E non va dimenticato neppure che,
per arrivare al risultato di questa legge che, secondo Renzi, la Boschi e
i loro, era «la più bella legge elettorale dell’Occidente» che «molti
ci copieranno», il presidente del Consiglio e segretario del PD non ha
esitato a ricorrere a mezzi mai, o quasi mai, usati in precedenza nella
storia italiana. Il sistema di porre la fiducia su una legge elettorale,
infatti, prima che per l’Italicum, era stato usato soltanto in due
casi: il 18 novembre 1923 per la legge Acerbo che fu voluta da Benito
Mussolini per assicurare al Partito Nazionale Fascista una solida
maggioranza parlamentare nelle elezioni del 1924, e il 21 gennaio 1953
per la cosiddetta “legge truffa” che voleva dare un premio di
maggioranza a chi avrebbe già conquistato una maggioranza assoluta.
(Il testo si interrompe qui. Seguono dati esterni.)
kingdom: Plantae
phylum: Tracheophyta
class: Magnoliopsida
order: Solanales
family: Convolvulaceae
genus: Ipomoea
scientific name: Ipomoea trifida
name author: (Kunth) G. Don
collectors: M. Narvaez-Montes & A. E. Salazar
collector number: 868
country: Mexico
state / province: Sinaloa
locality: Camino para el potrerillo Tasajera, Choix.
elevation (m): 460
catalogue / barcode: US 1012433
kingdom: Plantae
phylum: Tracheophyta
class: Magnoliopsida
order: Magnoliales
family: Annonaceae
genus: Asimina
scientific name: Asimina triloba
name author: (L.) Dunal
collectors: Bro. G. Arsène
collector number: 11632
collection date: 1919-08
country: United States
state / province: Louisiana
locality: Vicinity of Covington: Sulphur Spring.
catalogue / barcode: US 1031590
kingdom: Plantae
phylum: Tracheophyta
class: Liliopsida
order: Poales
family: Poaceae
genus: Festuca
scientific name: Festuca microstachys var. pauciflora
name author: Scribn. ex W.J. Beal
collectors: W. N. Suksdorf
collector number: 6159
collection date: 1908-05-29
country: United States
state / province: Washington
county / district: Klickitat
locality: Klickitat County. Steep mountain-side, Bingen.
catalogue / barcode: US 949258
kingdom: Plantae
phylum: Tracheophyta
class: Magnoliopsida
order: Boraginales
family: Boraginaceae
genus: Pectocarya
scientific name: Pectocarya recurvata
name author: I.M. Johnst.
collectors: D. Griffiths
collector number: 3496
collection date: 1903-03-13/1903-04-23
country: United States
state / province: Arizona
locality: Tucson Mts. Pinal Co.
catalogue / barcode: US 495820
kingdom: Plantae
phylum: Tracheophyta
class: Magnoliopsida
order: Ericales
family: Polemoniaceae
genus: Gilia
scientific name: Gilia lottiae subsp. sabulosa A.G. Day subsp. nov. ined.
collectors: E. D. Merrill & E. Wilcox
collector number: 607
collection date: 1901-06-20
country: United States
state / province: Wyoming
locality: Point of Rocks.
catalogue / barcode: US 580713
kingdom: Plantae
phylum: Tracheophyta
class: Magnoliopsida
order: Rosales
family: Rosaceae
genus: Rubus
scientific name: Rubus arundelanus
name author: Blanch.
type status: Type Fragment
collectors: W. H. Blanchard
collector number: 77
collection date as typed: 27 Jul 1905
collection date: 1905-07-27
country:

Molto meno “truffa” dell’attuale, quindi.
Poi vorrei ricordare dieci nomi di
cui forse vi sarete dimenticati, ma che nella memoria di Renzi
dovrebbero essere ben presenti: Pier Luigi Bersani, Gianni Cuperlo, Rosy
Bindi, Andrea Giorgis, Enzo Lattuca, Alfredo D'Attorre, Barbara
Pollastrini, Marilena Fabbri, Roberta Agostini e Marco Meloni. Sono i
deputati del PD che il 20 aprile 2015 Renzi ha deciso di sostituire
d’autorità nella Commissione Affari costituzionali perché non erano
pienamente appiattiti sui suoi orientamenti proprio nella discussione
della nuova legge elettorale.
Alla luce di questi ricordi sul
comportamento di Renzi, è dal governatore della Toscana, Enrico Rossi,
che arriva una specie di epitaffio per il PD: «Renzi ha fatto
un'apertura; lui è il segretario e se in un partito non ci si fida del
segretario, allora quel partito è morto». Combiniamola con le parole
rivolte da Cuperlo a Renzi – «Se perdi avrai paralizzato il Paese per
nulla, se vinci camminerai sulla macerie» – e si vede che forse questa
volta qualcosa comunque cambierà perché il PD che conosciamo come
capofila del centrosinistra non ci sarà più. Forse Renzi ha sbagliato
qualche calcolo (magari pensando soltanto alla gerarchia del partito e
non anche agli elettori) perché questa volta comunque qualcosa cambierà.